Every entry below should be reproduced exactly, with all pictures left out.

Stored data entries
=-=-=-=-=

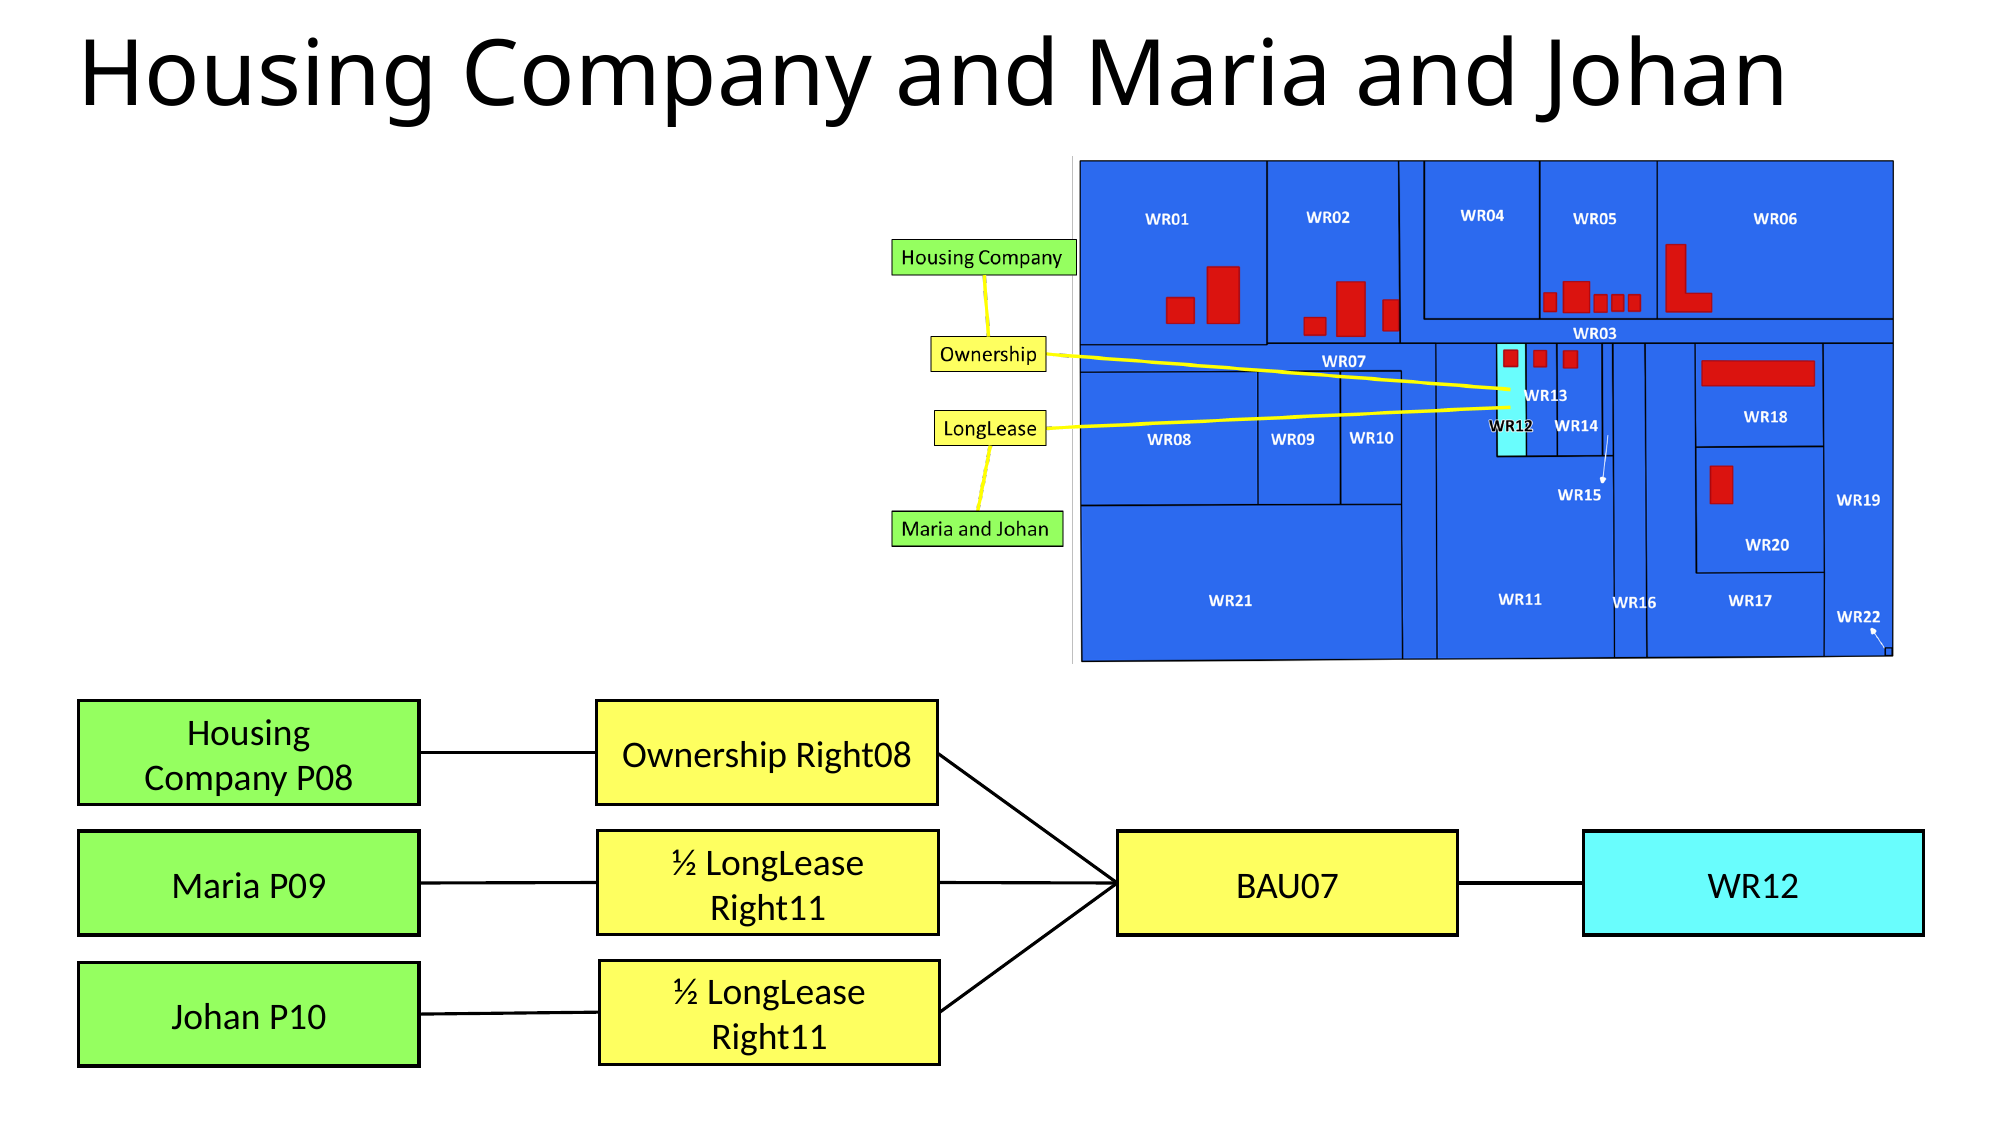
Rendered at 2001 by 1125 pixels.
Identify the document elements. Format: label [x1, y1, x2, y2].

picture [887, 156, 1898, 664]
text_box [62, 19, 1985, 237]
text_box [78, 700, 1925, 1067]
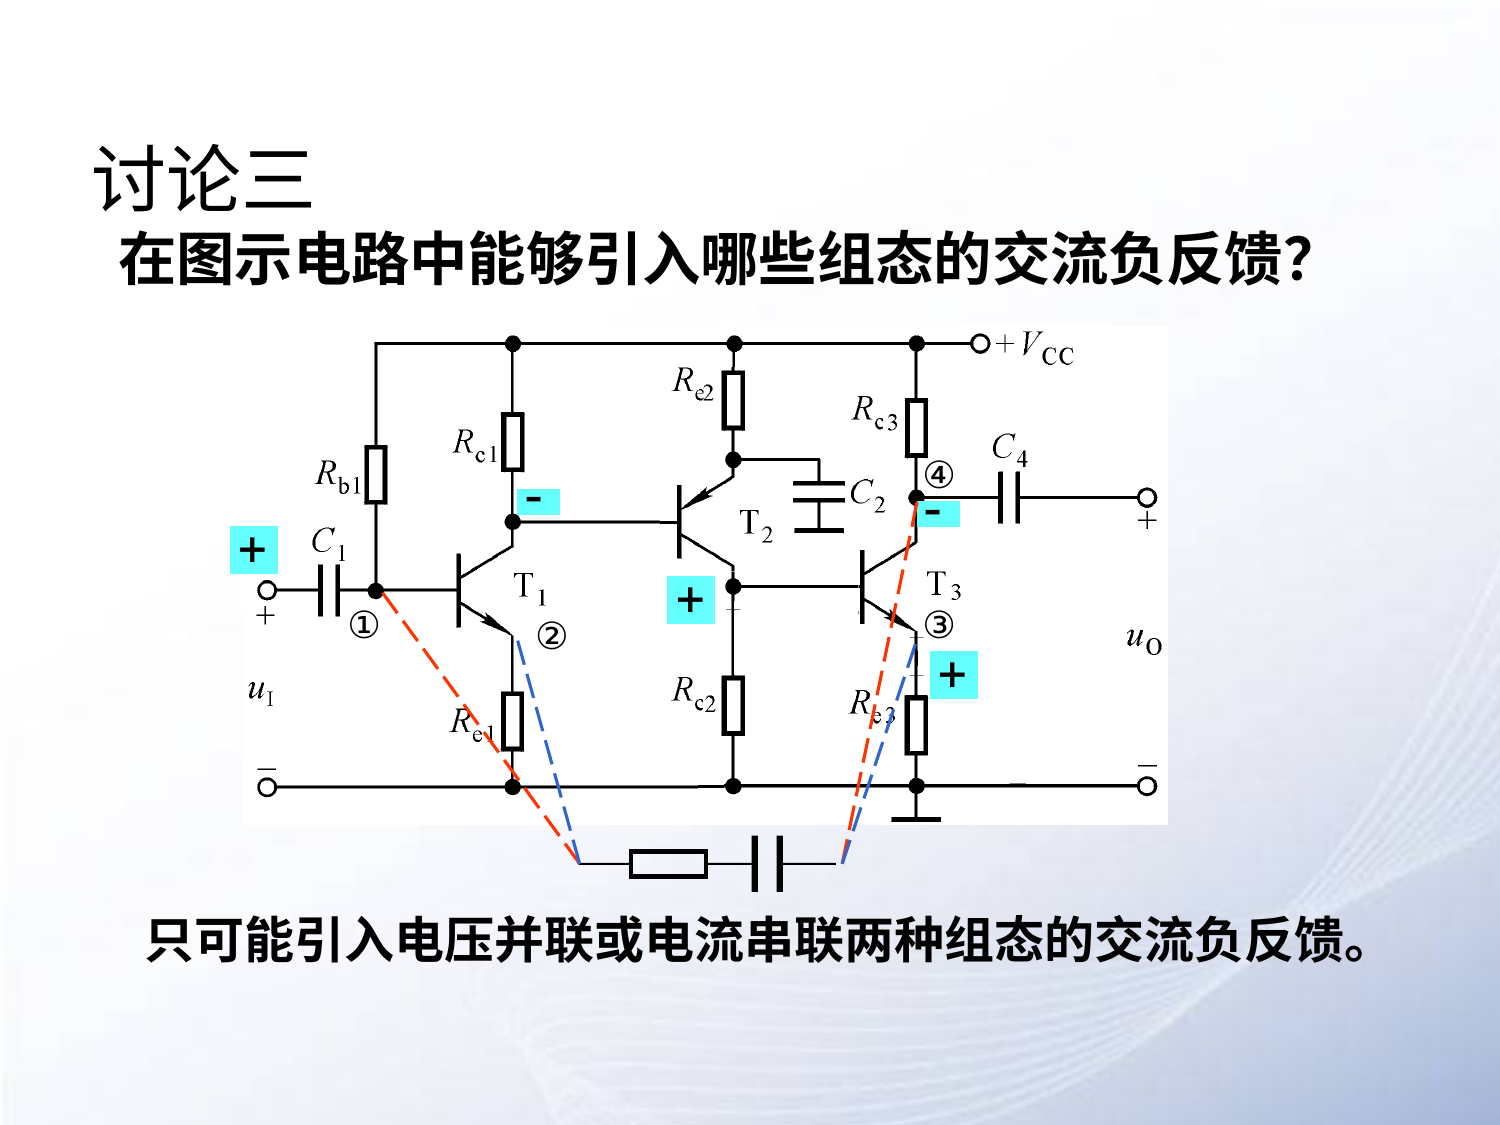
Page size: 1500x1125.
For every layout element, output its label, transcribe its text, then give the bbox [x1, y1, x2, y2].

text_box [516, 488, 561, 515]
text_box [666, 576, 716, 625]
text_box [341, 601, 393, 652]
text_box 只可能引入电压并联或电流串联两种组态的交流负反馈。 [129, 901, 1418, 976]
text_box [916, 510, 961, 528]
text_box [916, 451, 968, 502]
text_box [241, 325, 1168, 825]
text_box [516, 638, 918, 889]
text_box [229, 526, 278, 575]
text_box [916, 601, 968, 652]
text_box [929, 651, 978, 700]
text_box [529, 611, 581, 637]
title 讨论三 在图示电路中能够引入哪些组态的交流负反馈？ [76, 136, 1415, 288]
picture [0, 0, 1500, 1125]
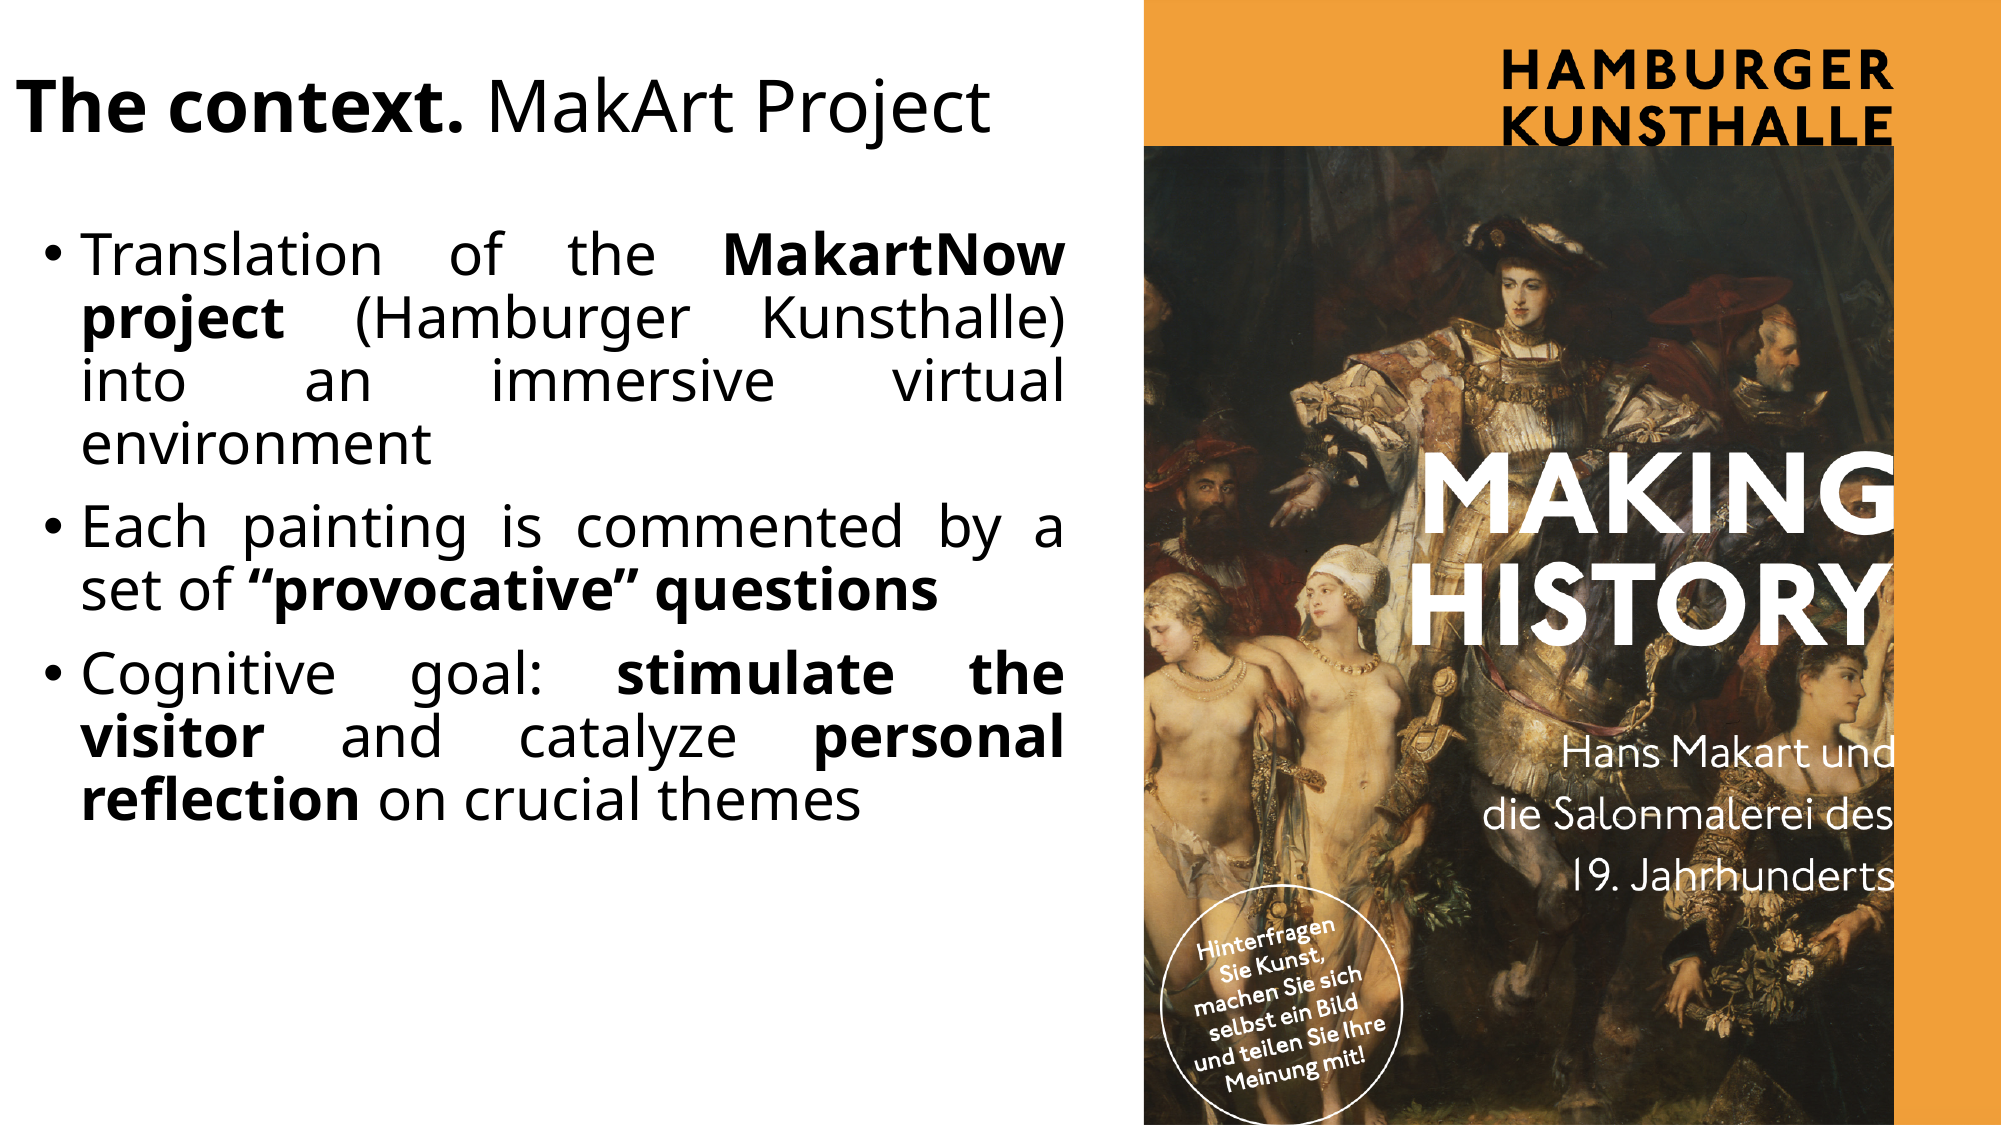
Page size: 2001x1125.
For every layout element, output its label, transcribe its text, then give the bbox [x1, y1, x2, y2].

title The context. MakArt Project [0, 0, 1143, 218]
picture [1143, 0, 2001, 1125]
list Translation of the MakartNow project (Hamburger Kunsthalle) into an immersive virtual environment Each painting is commented by a set of “provocative” questions Cognitive goal: stimulate the visitor and catalyze personal reflection on crucial themes [28, 217, 1082, 932]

=-=-=-=-=

Result below →
Rendered at 2001 by 1125 pixels.
Identify the document elements. Format: label [x1, y1, x2, y2].

picture [887, 156, 1898, 664]
text_box [62, 19, 1985, 237]
text_box [78, 700, 1925, 1067]
Page size: 1500x1125.
For every layout element, output its label, transcribe its text, then give the bbox [x1, y1, x2, y2].

text_box [516, 488, 561, 515]
text_box [666, 576, 716, 625]
text_box [341, 601, 393, 652]
text_box 只可能引入电压并联或电流串联两种组态的交流负反馈。 [129, 901, 1418, 976]
text_box [916, 510, 961, 528]
text_box [916, 451, 968, 502]
text_box [241, 325, 1168, 825]
text_box [516, 638, 918, 889]
text_box [229, 526, 278, 575]
text_box [916, 601, 968, 652]
text_box [929, 651, 978, 700]
text_box [529, 611, 581, 637]
title 讨论三 在图示电路中能够引入哪些组态的交流负反馈？ [76, 136, 1415, 288]
picture [0, 0, 1500, 1125]
Page size: 2001x1125.
For every layout element, output its label, transcribe its text, then give the bbox [x1, y1, x2, y2].

title The context. MakArt Project [0, 0, 1143, 218]
picture [1143, 0, 2001, 1125]
list Translation of the MakartNow project (Hamburger Kunsthalle) into an immersive virtual environment Each painting is commented by a set of “provocative” questions Cognitive goal: stimulate the visitor and catalyze personal reflection on crucial themes [28, 217, 1082, 932]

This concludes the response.